Outcome measures were administered at the first study visit and again one week later using the subject’s existing prosthesis, re-administered at the onset of training with the DEKA Arm, and after every five training visits until the end of the study. Subjects in this study used various types of upper-limb devices: some myoelectric, some body-powered, and others hybrid. A variety of terminal devices were used, including standard hooks and various myoelectric hands. Outcome measures of activity performance included four performance-based measures: the Modified Box and Block Test of Manual Dexterity (BB), the Jebsen-Taylor Hand Function Test (JTHF), the Activities Measure for Upper-Limb Amputees (AM-ULA), the University of New Brunswick Test of Prosthetic Function for Unilateral Amputees (UNB); and two self-report measures: the Upper-Extremity Functional Scale (UEFS) from the Orthotics and Prosthetics Users Survey and the Patient-Specific Functional Scale (PSFS). All performance-based measures were administered by occupational therapists.

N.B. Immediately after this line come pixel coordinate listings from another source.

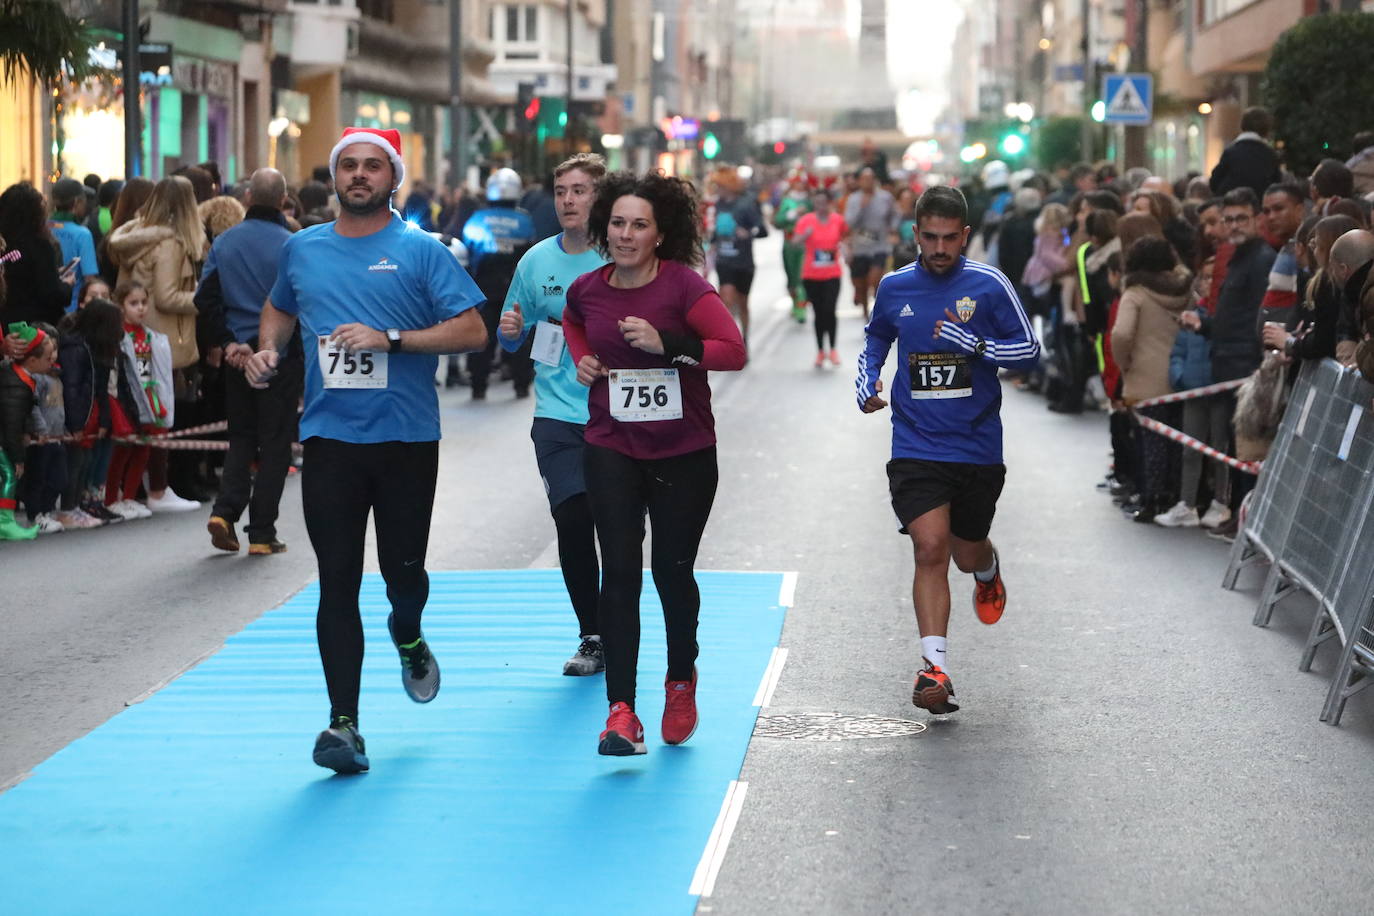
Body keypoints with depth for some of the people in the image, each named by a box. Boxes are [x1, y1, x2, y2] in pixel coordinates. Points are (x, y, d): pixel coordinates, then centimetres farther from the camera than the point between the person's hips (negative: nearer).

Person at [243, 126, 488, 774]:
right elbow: (279, 308, 30)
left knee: (402, 569, 5)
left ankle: (407, 636, 42)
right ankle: (343, 723, -2)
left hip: (406, 438, -2)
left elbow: (473, 331, -8)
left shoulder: (421, 252, -2)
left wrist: (391, 339, -18)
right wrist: (268, 350, 8)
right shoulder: (302, 250, 10)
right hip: (329, 439, 2)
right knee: (338, 582, -4)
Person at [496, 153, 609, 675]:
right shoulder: (537, 261, 6)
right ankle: (592, 638, 6)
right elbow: (513, 341, 15)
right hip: (558, 416, 2)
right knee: (572, 522, -7)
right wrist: (510, 330, -7)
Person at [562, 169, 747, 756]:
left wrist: (667, 344, -27)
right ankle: (621, 712, -12)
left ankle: (681, 682, 36)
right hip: (612, 449, 2)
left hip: (684, 453, -2)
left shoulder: (684, 285, -12)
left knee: (673, 571, 9)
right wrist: (582, 358, 7)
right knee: (620, 572, -9)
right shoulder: (587, 290, 1)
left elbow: (733, 351, -18)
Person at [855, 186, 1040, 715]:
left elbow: (1030, 352, -3)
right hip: (916, 446, 0)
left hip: (978, 447, 0)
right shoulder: (894, 288, 3)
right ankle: (934, 667, -18)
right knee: (930, 548, -17)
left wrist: (977, 345, -20)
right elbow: (876, 337, 23)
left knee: (968, 553, 15)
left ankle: (988, 571, 54)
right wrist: (865, 383, 4)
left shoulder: (988, 285, -5)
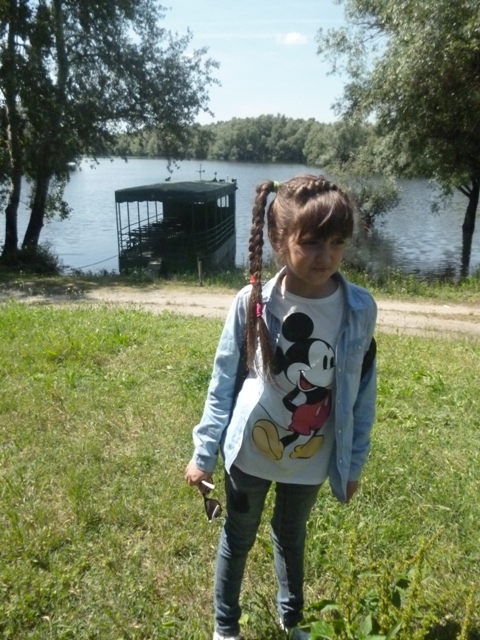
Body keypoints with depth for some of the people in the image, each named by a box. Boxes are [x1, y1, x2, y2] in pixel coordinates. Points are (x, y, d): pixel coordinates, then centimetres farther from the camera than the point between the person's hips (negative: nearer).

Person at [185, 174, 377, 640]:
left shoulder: (359, 309, -17)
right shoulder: (251, 304, -20)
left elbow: (362, 391, -5)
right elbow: (223, 383, -9)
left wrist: (353, 463, 3)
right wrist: (203, 453, -5)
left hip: (312, 459, 2)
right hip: (250, 453, -1)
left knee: (292, 537, 27)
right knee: (238, 540, 21)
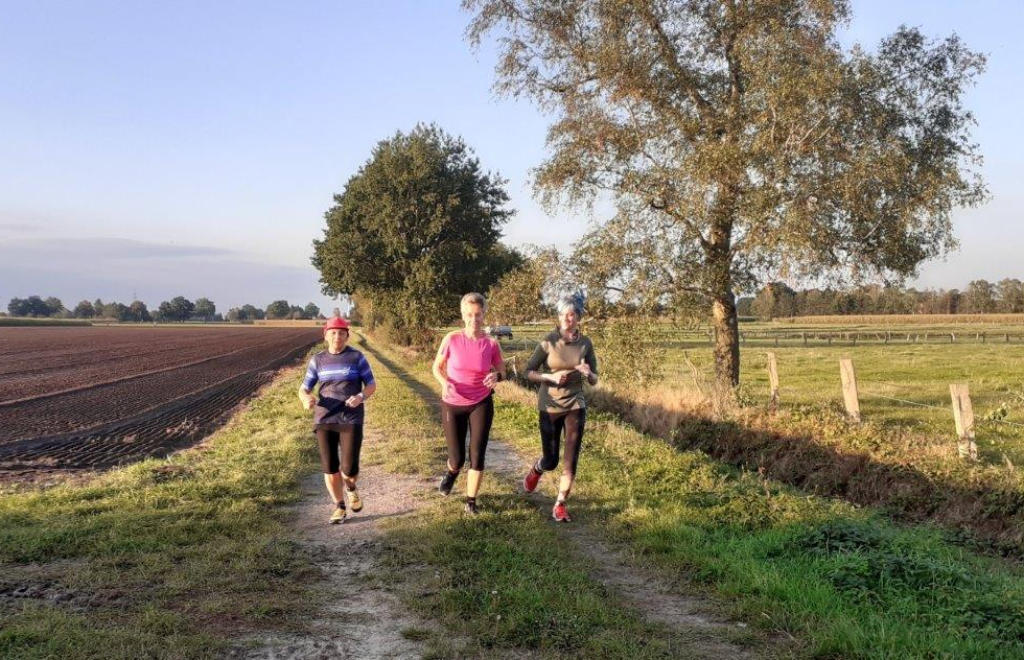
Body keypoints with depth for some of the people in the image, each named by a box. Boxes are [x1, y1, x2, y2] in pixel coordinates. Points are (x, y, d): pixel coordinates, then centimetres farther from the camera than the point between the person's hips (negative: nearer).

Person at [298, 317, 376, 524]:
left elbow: (372, 385, 4)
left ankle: (350, 488, 27)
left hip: (351, 420, -2)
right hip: (324, 420, 2)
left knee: (349, 468, -9)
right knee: (329, 468, 1)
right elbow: (304, 389, 7)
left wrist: (360, 397, -18)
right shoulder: (317, 360, 6)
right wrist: (306, 399, -17)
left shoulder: (357, 357, 0)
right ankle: (339, 507, 22)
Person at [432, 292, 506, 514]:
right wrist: (445, 382, -22)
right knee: (457, 459, 6)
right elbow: (437, 367, -1)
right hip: (452, 404, 0)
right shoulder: (451, 339, -13)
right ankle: (451, 472, 45)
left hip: (481, 404, 0)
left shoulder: (491, 344, -10)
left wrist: (496, 376, -20)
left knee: (477, 455, 0)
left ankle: (471, 501, 20)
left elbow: (502, 371, 4)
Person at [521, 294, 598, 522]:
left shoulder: (585, 343, -3)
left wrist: (588, 373, -19)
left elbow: (594, 381, 4)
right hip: (550, 406, -1)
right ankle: (536, 469, 43)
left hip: (575, 405, 2)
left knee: (571, 459, -3)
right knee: (550, 460, 8)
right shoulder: (548, 341, -9)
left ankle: (560, 505, 10)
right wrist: (551, 377, -20)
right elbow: (529, 372, -5)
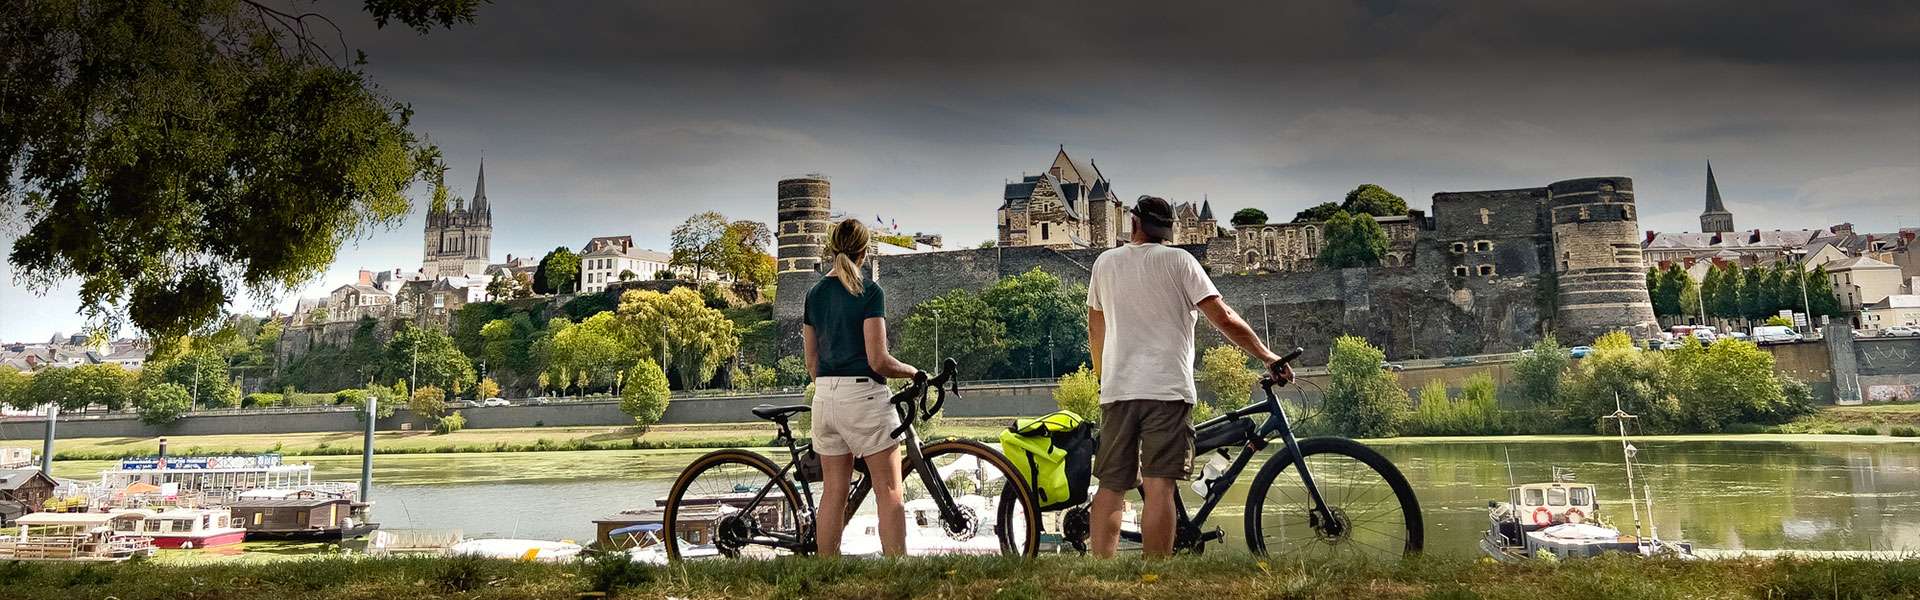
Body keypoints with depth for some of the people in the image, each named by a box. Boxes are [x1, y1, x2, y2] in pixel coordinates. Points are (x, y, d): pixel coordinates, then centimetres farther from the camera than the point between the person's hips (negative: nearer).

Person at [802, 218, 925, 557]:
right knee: (889, 492, -1)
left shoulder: (815, 294, 10)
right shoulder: (869, 292, -9)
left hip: (824, 396, 6)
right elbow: (878, 360, -14)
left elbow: (811, 362, 13)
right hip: (863, 394, -6)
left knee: (833, 493, 10)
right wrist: (915, 373, 2)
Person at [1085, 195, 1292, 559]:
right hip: (1167, 390, -4)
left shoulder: (1105, 263, 13)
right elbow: (1224, 318, -4)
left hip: (1116, 391, 4)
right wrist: (1268, 357, 4)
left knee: (1111, 486, 8)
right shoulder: (1178, 261, 1)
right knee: (1159, 487, -8)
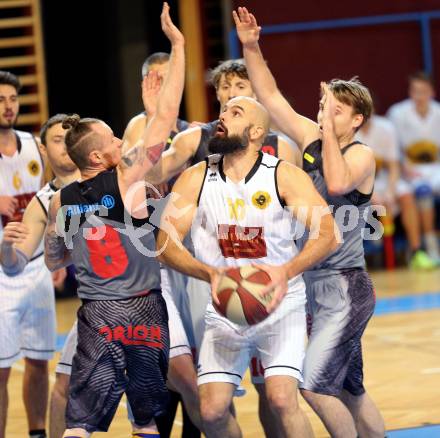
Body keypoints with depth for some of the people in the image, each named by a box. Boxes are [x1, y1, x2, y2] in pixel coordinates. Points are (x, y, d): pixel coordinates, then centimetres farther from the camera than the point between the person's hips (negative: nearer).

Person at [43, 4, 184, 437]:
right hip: (143, 312, -3)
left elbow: (53, 260, 16)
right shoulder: (127, 180, -11)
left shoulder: (60, 201, 1)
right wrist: (177, 46, -10)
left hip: (95, 317, 3)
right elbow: (165, 116, -12)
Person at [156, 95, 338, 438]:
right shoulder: (196, 179, -2)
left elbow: (328, 234, -16)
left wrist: (287, 271, -34)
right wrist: (211, 274, -26)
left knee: (282, 399, -21)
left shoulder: (284, 176, -9)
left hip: (280, 305, -2)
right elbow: (166, 244, -8)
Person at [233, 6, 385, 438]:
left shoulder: (362, 155, -11)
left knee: (315, 386, -15)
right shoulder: (310, 138, 7)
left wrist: (328, 127, -24)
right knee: (349, 390, 15)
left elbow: (337, 183, -31)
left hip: (344, 288, -7)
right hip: (311, 283, 7)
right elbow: (270, 97, 6)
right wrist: (251, 48, -3)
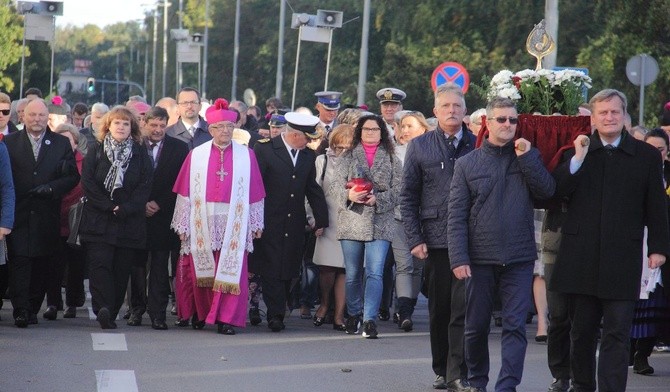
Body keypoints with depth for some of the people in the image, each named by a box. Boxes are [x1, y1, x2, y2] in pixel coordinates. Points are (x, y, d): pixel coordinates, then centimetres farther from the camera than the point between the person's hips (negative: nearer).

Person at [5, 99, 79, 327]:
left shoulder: (62, 144, 8)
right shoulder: (9, 142, 6)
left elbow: (73, 177, 4)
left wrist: (51, 188, -11)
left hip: (47, 216, 1)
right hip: (19, 214, -1)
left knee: (43, 263, 5)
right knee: (19, 262, -8)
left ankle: (33, 308, 17)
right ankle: (21, 310, -8)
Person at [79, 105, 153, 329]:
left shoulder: (140, 155, 9)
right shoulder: (96, 151, 8)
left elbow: (145, 186, 0)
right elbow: (88, 183, -1)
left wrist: (125, 209, -13)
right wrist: (108, 206, -10)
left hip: (129, 222, 1)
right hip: (99, 221, -1)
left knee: (122, 269, 0)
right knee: (100, 265, -14)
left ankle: (110, 313, 7)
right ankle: (103, 309, -26)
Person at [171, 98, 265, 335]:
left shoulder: (246, 156, 5)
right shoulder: (197, 155, 5)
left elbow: (255, 193, 7)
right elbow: (185, 191, 4)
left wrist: (256, 224, 4)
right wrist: (183, 225, 0)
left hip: (234, 224, 0)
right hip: (202, 222, 0)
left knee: (231, 270, -5)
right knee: (201, 270, 6)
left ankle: (226, 318, -2)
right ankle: (200, 313, 22)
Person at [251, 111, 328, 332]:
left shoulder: (308, 156, 11)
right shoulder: (265, 150, -4)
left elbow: (313, 189, 18)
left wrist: (321, 220, 16)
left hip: (294, 226, 5)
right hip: (269, 223, -5)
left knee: (289, 271, 4)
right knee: (271, 270, -7)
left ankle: (277, 314, 11)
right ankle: (276, 314, -7)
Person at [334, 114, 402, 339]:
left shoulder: (391, 159, 8)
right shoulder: (348, 157, 11)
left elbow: (398, 190, 1)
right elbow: (337, 185, 4)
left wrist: (378, 199, -15)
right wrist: (349, 195, -16)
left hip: (380, 223, -2)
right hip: (352, 221, 2)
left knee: (375, 273, -11)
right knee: (352, 274, 9)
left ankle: (370, 319, -15)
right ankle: (354, 315, 26)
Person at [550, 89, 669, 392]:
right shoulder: (575, 152, 7)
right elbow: (557, 191, -5)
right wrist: (577, 159, -14)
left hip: (622, 260, -2)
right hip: (581, 258, 2)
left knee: (617, 333, -4)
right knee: (582, 330, 12)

The study found that although dexterity varied by amputation level, self-reported function, and number of activities performed using the prosthesis were similar across amputation levels. Comparisons of the DEKA Arm with existing prostheses showed that the effect of the DEKA Arm on dexterity was equivalent or mixed. Activity performance and spontaneity of prosthetic use improved for SC users, whereas use of the prosthesis to perform activities and perceived difficulty in performing self-selected tasks improved for participants of all levels of amputation using the DEKA Arm.